═══ Text passage ═══
KimD592KKimD592 Posts: 435
edited 06/11/2012 - 8:53 AM in Chronic Pain

My name is Kim and I am 29 years old. I injured my back in October, and it was discovered that I have several disc herniations and moderate degenerative disc disease. I've done mostly everything, from PT to epidural injections to facet blocks to yoga to medication to ice packs to heat to TENS unit, etc. The only thing I haven't done is seen a chiropractor because my insurance does not cover it. I am a registered nurse and am currently out of work due to my condition, as I have been unable to find desk work.

I am now under the care of a neurosurgeon who is talking about possible surgery, but I'm extremely leary of this option. I have an appt next tuesday to discuss this with him, but first he wants me to have a CT myelogram. Can anyone tell me what this is like? I'm very nervous because I have terrible memories of the epidural injection/facet block and how uncomfortable they were.
═══
**About this exercise**
Write out the forum post about back pain again, starting at the words "KimD592KKimD592 Posts: 435" and stopping after "find desk work.", and switch "chiropractor" to "massage therapist" throughout.
═══ Given information ═══
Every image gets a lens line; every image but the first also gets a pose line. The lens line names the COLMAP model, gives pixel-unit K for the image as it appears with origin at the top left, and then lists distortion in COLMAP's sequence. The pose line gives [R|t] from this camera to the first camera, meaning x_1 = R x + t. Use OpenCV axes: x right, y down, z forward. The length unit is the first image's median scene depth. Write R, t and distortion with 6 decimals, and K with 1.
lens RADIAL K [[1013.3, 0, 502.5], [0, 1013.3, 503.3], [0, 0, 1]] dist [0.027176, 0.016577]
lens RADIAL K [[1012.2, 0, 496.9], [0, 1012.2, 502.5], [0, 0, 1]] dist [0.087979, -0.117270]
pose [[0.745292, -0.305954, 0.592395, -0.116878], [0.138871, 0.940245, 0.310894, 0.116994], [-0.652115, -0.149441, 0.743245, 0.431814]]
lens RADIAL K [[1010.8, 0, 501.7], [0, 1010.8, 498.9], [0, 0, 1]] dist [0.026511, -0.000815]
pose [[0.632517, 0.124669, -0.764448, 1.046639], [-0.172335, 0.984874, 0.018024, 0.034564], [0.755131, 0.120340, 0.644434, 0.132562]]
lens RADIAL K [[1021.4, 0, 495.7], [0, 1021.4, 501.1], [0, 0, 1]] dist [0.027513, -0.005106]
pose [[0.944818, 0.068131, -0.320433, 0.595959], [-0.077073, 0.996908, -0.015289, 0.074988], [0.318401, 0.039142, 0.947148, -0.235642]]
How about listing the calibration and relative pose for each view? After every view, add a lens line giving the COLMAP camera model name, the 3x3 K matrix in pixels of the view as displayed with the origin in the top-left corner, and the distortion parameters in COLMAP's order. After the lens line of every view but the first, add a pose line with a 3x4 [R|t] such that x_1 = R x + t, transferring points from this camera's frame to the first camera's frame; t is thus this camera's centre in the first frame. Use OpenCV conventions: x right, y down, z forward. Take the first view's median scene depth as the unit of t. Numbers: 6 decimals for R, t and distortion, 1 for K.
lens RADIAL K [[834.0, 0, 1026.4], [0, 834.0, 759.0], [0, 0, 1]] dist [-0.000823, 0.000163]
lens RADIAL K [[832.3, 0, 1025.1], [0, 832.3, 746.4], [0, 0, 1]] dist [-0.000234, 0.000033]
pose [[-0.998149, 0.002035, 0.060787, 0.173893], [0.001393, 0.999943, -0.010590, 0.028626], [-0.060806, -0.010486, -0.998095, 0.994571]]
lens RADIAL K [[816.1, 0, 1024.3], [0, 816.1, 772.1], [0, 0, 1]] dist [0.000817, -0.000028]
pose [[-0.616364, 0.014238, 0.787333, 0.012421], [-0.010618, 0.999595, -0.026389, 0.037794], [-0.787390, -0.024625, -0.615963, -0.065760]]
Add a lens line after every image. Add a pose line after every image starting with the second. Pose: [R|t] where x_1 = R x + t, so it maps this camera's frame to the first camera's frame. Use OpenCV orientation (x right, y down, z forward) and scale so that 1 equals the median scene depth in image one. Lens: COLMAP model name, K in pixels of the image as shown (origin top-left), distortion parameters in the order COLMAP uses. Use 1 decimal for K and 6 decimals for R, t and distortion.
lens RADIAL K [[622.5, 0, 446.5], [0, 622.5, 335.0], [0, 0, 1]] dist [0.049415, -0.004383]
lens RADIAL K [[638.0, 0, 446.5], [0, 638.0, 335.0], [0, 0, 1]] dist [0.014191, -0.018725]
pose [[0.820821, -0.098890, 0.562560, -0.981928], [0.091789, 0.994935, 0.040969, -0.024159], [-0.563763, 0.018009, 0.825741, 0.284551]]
═══
**Response area**
KimD592KKimD592 Posts: 435
edited 06/11/2012 - 8:53 AM in Chronic Pain

My name is Kim and I am 29 years old. I injured my back in October, and it was discovered that I have several disc herniations and moderate degenerative disc disease. I've done mostly everything, from PT to epidural injections to facet blocks to yoga to medication to ice packs to heat to TENS unit, etc. The only thing I haven't done is seen a massage therapist because my insurance does not cover it. I am a registered nurse and am currently out of work due to my condition, as I have been unable to find desk work.